>> start Data to process

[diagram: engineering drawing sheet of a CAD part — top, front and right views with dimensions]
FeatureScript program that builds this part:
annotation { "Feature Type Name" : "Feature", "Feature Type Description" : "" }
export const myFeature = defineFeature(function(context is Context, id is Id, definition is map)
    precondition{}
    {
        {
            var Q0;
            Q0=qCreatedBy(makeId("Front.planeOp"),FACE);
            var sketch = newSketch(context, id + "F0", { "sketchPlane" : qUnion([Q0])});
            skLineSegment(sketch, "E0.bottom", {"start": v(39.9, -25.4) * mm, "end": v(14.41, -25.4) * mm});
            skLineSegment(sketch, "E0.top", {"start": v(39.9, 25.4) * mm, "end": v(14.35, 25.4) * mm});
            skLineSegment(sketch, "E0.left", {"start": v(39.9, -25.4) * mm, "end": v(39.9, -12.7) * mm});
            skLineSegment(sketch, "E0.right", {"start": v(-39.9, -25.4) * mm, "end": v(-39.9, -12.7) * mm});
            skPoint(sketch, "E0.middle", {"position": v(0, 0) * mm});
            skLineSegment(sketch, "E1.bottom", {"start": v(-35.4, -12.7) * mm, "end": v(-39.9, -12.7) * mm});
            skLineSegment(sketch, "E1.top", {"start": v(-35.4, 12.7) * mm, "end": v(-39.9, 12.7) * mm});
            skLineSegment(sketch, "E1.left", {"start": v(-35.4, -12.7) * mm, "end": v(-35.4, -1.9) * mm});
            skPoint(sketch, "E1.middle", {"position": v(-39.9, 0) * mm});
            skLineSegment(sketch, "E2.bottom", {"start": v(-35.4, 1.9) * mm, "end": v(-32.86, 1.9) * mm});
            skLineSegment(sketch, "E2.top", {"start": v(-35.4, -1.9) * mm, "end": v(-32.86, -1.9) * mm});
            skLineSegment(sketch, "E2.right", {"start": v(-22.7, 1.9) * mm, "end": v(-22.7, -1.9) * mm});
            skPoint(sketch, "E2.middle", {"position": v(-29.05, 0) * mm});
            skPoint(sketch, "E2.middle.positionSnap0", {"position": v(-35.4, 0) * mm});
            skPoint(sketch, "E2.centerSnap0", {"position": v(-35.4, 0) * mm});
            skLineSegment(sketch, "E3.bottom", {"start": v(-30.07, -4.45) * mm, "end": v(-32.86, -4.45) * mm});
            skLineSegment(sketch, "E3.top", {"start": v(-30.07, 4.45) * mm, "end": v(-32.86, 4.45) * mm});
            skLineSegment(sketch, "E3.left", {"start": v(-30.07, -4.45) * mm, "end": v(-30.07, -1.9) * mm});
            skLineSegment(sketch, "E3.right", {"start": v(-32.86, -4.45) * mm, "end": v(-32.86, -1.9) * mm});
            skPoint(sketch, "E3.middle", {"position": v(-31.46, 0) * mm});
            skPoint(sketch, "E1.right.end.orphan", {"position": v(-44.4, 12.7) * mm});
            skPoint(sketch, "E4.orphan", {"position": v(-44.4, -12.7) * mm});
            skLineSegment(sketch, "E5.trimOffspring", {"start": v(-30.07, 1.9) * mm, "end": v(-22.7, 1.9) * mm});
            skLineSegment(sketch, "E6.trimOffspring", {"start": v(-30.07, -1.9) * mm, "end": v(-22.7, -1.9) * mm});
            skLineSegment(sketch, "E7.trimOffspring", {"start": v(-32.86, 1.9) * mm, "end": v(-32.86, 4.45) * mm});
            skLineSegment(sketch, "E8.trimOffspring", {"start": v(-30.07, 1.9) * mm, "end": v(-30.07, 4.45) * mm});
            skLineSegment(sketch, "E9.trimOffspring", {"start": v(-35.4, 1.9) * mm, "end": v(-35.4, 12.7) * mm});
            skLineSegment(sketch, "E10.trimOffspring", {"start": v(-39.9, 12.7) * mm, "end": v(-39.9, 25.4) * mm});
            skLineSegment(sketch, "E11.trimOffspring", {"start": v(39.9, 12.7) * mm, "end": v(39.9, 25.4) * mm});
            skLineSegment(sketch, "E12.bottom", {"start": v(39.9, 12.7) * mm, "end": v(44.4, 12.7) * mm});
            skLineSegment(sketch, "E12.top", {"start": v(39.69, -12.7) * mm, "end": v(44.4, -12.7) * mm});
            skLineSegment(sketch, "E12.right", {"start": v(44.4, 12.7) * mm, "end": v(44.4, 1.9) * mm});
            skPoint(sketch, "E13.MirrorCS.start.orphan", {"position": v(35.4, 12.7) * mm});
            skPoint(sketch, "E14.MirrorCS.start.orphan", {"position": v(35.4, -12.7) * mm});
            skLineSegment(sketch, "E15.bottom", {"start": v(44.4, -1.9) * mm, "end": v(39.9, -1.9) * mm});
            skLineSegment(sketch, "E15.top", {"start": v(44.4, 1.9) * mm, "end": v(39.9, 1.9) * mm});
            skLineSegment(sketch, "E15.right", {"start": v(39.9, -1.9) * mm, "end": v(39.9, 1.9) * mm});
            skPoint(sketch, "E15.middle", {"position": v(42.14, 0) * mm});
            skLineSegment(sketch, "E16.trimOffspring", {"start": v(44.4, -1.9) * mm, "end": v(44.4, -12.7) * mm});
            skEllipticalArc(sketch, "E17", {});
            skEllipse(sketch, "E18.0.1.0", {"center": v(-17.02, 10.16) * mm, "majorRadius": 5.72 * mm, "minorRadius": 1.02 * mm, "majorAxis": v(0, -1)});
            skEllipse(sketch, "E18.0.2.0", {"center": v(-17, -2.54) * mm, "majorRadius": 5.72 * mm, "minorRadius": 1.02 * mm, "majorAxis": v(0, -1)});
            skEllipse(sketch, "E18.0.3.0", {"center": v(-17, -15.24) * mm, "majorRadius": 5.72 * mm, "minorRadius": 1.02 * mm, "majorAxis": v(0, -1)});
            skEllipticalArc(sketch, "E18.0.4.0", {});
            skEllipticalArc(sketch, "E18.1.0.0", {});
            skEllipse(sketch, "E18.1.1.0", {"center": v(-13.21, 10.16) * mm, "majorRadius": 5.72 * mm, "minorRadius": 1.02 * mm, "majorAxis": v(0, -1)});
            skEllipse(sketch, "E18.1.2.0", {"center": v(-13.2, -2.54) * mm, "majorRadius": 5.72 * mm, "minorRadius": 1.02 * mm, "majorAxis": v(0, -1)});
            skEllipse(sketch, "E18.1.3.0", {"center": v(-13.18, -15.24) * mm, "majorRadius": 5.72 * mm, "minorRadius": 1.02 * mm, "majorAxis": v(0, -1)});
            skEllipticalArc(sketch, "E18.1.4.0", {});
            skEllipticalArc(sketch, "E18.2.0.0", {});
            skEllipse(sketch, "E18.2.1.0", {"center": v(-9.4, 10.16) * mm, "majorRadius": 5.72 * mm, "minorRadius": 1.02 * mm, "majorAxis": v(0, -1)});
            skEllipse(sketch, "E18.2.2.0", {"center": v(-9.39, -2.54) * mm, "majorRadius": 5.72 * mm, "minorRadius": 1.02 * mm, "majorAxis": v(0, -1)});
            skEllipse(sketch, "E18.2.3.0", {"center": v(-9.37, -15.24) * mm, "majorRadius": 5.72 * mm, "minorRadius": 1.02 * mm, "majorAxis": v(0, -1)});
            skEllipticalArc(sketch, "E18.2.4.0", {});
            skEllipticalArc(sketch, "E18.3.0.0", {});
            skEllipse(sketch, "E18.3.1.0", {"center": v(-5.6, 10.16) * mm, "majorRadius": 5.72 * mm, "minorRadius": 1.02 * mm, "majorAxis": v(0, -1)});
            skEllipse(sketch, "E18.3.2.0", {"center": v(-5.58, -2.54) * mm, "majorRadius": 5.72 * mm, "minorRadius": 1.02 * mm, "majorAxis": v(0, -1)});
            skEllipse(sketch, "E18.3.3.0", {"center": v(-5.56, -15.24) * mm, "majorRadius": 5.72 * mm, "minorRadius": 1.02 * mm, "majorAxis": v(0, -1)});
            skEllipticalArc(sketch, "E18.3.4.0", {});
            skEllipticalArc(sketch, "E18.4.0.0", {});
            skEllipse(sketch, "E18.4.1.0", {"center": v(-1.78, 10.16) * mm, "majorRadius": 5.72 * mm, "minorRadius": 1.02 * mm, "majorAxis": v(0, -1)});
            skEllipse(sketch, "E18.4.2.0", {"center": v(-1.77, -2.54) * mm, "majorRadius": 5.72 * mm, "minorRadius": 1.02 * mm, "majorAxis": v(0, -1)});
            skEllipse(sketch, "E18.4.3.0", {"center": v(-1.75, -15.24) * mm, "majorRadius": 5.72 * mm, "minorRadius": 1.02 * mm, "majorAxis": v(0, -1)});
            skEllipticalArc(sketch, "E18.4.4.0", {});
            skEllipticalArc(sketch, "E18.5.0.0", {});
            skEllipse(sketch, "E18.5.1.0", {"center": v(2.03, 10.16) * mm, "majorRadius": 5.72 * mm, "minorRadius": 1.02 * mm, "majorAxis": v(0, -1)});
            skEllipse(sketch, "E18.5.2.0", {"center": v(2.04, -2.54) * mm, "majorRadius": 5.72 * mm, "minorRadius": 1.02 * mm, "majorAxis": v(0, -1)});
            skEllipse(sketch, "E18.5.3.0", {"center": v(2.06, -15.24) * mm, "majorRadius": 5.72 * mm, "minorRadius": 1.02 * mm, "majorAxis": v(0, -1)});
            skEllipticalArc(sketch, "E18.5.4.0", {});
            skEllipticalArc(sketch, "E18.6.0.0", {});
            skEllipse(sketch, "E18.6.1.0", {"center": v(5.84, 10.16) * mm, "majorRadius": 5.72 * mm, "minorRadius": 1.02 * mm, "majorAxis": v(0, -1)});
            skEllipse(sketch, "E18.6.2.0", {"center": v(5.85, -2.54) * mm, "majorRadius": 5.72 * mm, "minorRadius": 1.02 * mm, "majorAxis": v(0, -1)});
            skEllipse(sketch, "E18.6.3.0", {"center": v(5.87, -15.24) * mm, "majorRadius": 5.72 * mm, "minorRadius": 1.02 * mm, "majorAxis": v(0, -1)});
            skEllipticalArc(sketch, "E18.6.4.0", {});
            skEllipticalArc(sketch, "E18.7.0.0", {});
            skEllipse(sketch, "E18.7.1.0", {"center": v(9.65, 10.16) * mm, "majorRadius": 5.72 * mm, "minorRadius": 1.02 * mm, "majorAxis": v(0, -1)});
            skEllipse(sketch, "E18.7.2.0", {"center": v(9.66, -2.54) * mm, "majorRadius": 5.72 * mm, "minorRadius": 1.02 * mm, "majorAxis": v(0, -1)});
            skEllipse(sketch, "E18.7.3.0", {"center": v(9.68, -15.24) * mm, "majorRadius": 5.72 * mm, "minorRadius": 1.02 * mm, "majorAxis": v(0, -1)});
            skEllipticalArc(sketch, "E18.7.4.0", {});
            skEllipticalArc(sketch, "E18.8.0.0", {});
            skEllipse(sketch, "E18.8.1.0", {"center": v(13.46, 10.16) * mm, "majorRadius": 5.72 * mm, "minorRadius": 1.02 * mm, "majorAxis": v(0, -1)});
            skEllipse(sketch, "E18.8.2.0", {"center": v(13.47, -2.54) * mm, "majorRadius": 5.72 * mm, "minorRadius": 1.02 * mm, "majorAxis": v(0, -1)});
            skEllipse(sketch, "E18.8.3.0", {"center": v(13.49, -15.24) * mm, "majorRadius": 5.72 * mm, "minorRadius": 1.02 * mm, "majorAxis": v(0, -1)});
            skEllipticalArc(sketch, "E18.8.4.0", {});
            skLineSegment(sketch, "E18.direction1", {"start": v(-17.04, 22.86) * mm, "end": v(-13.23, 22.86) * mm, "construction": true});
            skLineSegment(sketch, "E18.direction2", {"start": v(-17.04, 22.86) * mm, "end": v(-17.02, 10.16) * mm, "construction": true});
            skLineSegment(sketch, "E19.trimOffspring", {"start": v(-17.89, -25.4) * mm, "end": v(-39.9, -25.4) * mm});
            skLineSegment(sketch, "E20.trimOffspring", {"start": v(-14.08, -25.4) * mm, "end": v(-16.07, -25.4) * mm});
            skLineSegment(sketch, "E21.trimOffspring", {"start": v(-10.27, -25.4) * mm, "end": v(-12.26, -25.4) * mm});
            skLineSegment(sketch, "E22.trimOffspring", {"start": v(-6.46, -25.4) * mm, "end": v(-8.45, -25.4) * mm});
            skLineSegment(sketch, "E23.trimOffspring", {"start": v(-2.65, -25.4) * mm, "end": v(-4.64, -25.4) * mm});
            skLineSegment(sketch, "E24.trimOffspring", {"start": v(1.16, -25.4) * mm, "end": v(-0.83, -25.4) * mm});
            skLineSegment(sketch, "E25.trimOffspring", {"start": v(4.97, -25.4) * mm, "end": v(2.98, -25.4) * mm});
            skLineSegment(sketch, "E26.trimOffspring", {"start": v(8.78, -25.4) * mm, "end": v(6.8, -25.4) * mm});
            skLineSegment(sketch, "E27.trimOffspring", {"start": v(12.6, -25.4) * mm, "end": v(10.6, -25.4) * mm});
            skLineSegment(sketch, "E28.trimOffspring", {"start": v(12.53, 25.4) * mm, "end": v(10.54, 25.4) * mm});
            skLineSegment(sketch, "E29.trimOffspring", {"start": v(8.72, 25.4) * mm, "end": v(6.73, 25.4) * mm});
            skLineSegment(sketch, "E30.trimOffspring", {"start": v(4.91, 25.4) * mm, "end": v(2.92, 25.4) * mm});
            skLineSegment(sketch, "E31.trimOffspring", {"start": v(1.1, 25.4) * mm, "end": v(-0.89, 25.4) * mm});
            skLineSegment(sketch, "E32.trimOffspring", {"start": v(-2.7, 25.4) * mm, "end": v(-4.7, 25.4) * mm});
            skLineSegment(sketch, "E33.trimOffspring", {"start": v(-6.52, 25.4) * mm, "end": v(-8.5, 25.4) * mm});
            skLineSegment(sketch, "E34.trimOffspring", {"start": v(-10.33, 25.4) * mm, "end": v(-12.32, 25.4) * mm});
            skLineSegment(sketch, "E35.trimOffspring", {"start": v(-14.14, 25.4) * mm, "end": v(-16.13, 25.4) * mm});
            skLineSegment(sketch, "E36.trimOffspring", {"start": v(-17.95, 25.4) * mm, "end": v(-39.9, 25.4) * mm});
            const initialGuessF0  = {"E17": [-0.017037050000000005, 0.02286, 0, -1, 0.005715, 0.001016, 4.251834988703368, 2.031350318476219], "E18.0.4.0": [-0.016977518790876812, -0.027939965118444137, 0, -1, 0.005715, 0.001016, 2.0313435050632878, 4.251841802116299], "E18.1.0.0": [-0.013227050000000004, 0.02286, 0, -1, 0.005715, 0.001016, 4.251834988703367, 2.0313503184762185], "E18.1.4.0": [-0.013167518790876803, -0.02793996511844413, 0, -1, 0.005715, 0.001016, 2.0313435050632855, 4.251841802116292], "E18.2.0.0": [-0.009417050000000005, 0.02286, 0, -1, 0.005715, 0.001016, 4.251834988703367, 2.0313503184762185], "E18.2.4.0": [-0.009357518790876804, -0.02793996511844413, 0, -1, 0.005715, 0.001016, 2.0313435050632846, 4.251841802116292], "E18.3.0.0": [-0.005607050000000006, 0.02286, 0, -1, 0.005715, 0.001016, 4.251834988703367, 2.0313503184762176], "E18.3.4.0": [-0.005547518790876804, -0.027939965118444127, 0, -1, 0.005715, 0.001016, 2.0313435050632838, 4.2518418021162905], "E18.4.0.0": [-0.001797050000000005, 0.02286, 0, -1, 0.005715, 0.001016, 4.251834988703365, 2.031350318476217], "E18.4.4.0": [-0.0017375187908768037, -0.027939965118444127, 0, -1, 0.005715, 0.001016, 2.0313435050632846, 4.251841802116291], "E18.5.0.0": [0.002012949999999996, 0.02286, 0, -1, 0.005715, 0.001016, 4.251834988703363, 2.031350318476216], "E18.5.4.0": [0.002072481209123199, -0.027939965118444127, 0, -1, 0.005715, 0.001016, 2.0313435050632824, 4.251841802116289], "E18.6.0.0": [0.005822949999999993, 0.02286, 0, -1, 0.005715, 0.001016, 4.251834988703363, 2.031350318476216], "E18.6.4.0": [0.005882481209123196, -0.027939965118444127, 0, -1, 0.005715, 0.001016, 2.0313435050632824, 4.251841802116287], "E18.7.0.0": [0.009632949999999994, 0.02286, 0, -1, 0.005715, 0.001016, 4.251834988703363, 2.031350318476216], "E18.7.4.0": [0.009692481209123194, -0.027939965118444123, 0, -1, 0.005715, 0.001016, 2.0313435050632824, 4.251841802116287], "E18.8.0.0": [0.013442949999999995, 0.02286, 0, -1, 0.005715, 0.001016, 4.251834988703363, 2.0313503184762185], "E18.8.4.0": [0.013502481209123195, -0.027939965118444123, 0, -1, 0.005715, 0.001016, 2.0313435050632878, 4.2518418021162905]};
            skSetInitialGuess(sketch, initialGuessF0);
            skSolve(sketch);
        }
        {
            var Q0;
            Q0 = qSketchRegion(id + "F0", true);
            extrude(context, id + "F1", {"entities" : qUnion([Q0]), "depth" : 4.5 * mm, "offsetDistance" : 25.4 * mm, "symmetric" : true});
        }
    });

>> end Data to process
>> start Data to process

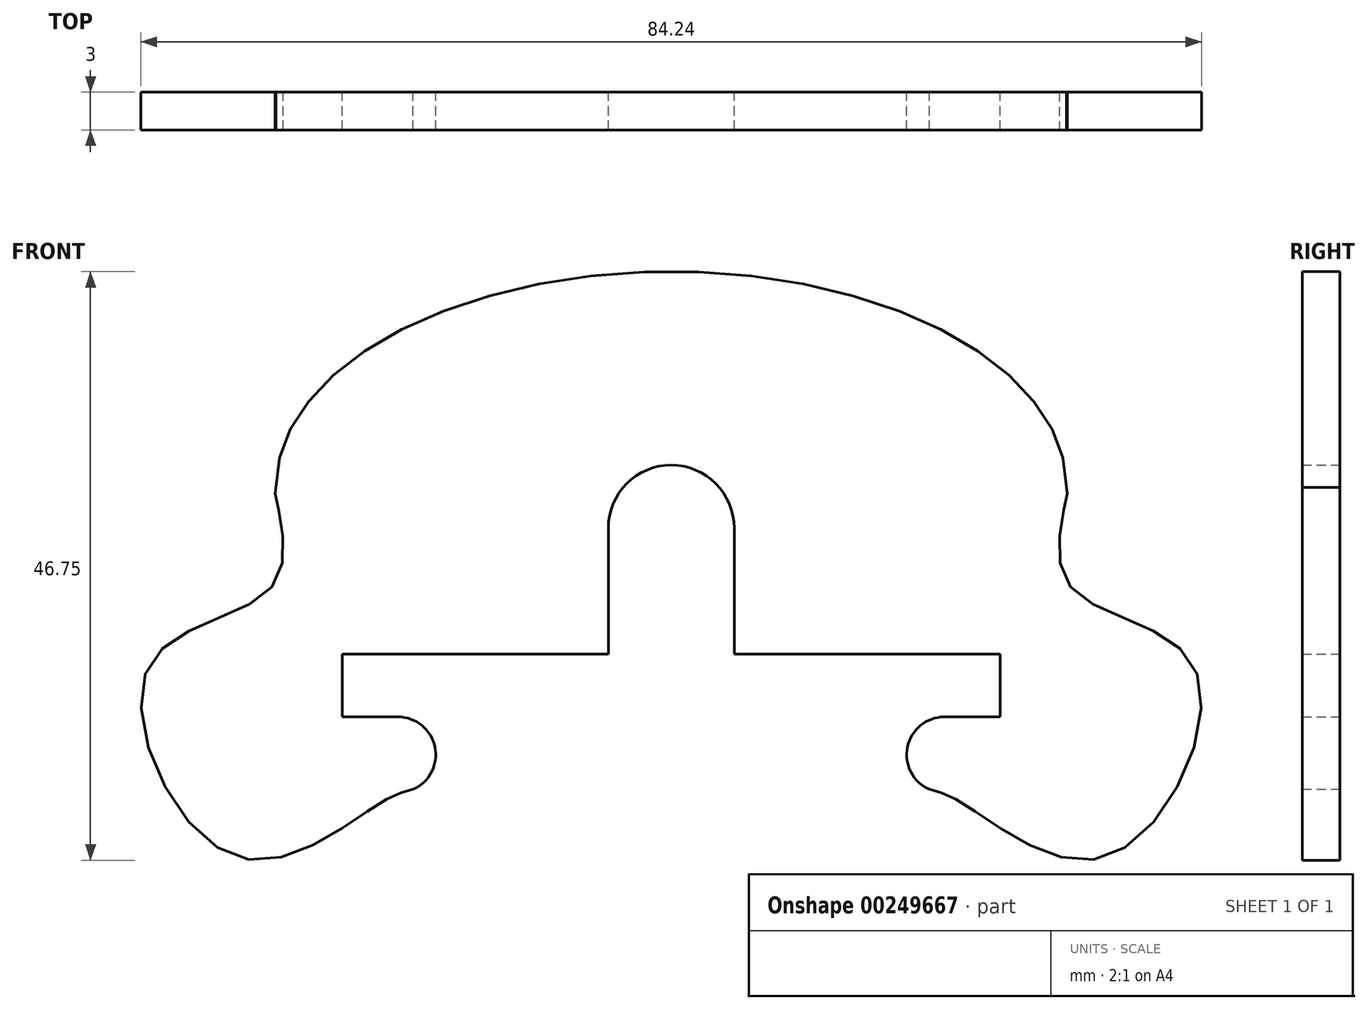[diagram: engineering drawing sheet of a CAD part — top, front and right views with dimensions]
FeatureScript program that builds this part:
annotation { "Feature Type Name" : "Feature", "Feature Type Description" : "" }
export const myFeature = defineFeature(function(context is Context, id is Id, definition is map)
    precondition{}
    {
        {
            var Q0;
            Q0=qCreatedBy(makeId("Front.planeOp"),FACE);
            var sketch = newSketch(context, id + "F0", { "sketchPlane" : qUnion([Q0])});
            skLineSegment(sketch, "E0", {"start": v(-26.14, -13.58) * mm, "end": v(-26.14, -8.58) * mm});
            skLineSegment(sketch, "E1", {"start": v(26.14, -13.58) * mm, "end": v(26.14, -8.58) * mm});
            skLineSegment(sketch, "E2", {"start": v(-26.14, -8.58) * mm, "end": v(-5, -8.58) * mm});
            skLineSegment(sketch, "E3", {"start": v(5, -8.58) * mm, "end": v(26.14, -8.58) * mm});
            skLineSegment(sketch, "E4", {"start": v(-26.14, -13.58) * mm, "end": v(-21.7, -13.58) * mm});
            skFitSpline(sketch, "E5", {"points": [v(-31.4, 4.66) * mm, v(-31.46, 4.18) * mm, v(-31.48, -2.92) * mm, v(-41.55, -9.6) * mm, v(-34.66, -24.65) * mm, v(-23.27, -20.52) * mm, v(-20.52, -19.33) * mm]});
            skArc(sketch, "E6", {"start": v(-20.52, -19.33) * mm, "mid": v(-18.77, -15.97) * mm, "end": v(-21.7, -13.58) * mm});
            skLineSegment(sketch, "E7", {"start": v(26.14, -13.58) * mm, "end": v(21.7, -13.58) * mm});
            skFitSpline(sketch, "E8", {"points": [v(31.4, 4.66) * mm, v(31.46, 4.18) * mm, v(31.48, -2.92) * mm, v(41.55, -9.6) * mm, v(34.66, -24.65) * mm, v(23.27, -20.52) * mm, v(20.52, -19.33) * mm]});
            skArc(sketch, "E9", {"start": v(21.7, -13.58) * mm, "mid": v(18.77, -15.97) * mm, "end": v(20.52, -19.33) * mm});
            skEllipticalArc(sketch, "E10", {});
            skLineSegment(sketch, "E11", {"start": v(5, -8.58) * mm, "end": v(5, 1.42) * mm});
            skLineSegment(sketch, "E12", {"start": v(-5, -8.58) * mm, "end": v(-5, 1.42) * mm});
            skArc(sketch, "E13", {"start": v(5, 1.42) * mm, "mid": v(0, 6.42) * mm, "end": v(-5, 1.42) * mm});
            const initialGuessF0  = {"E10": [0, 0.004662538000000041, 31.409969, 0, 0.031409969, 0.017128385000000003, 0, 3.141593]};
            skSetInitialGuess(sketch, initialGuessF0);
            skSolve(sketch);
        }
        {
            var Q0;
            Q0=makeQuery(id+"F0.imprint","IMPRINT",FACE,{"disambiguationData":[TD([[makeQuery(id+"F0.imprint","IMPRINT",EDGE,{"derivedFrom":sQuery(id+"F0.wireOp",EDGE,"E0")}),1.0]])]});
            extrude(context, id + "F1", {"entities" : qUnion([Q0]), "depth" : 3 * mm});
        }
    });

>> end Data to process
>> start Data to process

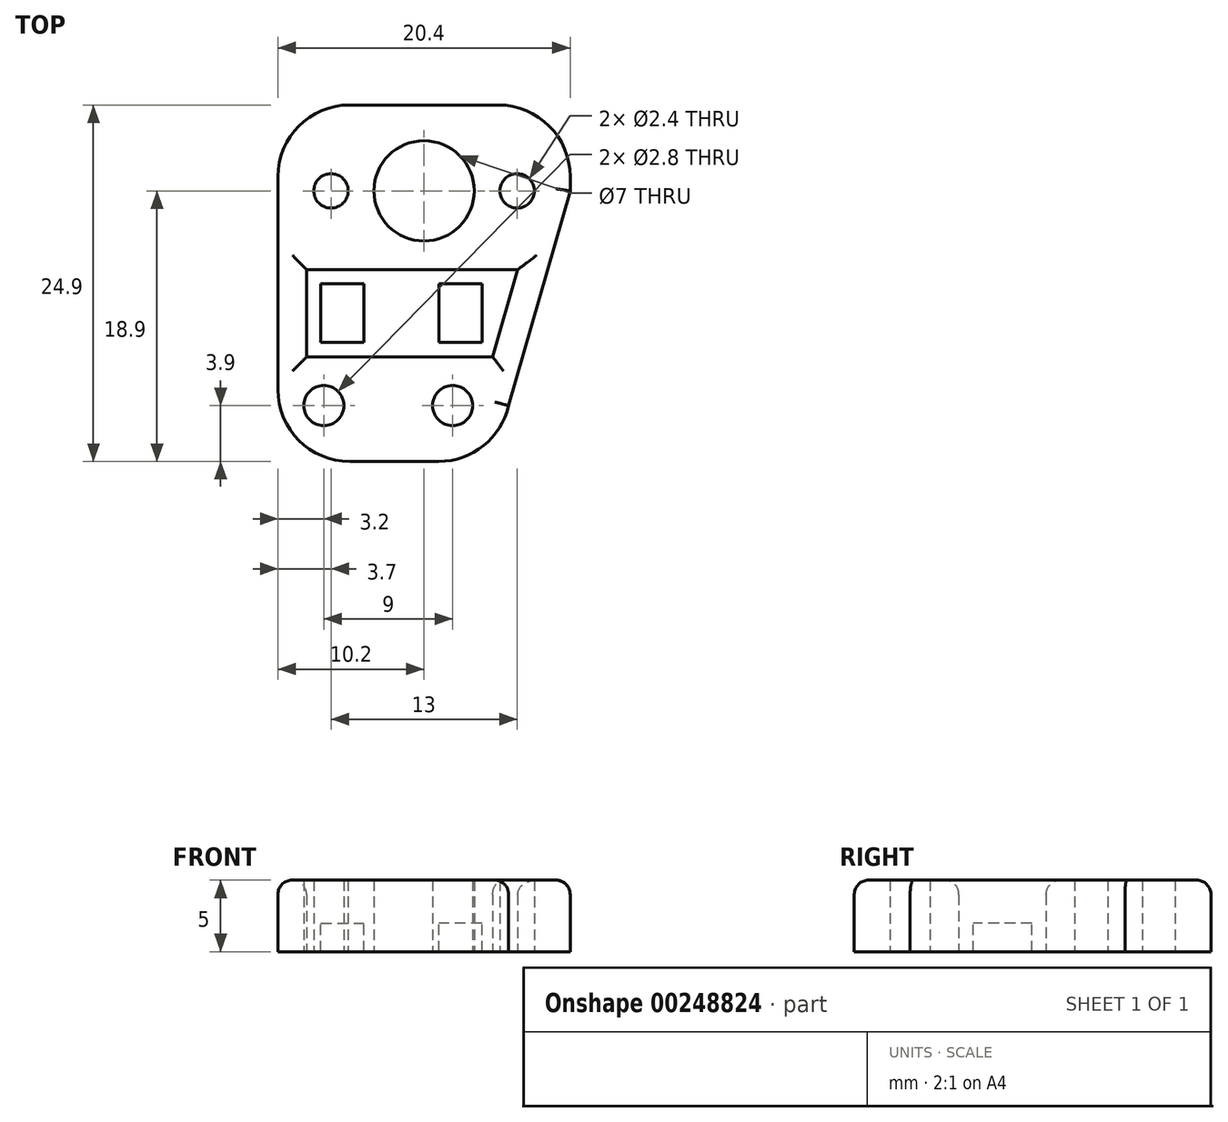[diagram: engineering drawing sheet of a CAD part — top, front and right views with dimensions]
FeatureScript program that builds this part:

>> end Data to process

> **Aim of the exercise**
Locate each line in the data above that contains the string "extrude" and copy those lines in full. Case counts.

> **Full answer**
            extrude(context, id + "F1", {"entities" : qUnion([Q0]), "depth" : 4.5 * mm, "offsetDistance" : 25.4 * mm, "symmetric" : true});
            extrude(context, id + "F1", {"entities" : qUnion([Q0]), "depth" : 3 * mm});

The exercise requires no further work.